Jest akt oskarżenia w sprawie Arkadiusza Ł. ps. "Hoss". Prokuratura zarzuca mu popełnienie dziesięciu przestępstw metodą "na wnuczka".
- Prokuratura Okręgowa w Warszawie w skierowanym do sądu akcie oskarżenia opisuje przestępstwa, jakich Arkadiusz Ł. wraz z współpracownikami dopuścił się od maja 2013 do kwietnia 2014 roku - wylicza rzecznik Prokuratury Okręgowej w Warszawie Łukasz Łapczyński. Oszuści dzwonili do swoich przyszłych ofiar, udając ich członków rodziny bądź znajomych. Namawiali do przekazania pieniędzy i kosztowności. Działali na terenie Szwajcarii oraz Niemiec, przy czym telefoniczne dyspozycje, co do realizacji poszczególnych przestępstw były wydawane przede wszystkim z Polski.
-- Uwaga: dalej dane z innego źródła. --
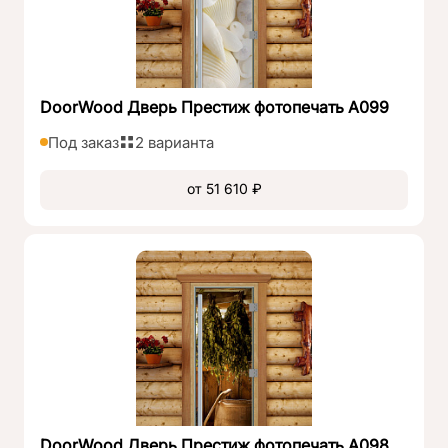
DoorWood Дверь Престиж фотопечать А099
Под заказ
2 варианта
от 51 610 ₽
DoorWood Дверь Престиж фотопечать А098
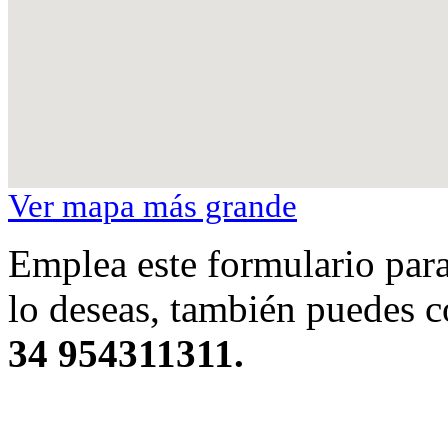
Ver mapa más grande
Emplea este formulario para 
lo deseas, también puedes c
34 954311311.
Rzecznik dodał, że trwają działania prokuratury dotyczące działania grupy wyłudzającej pieniądze, którą kierował "Hoss". Prokuratura Okręgowa w Warszawie prowadzi też postępowania karne dotyczące osób współdziałających z Arkadiuszem Ł. Śledczy sukcesywnie kierują w ich sprawach akty oskarżenia do sądów.
Arkadiusz Ł. ps. "Hoss" nie przyznał się do zarzucanych mu przestępstw i odmówił składania wyjaśnień. Przebywa w areszcie śledczym. Trafił do niego po tym, jak w marcu ubiegłego roku został zatrzymany przez policję na podstawie listu gończego.
Za zarzucane przestępstwa grozi mu 15 lat więzienia.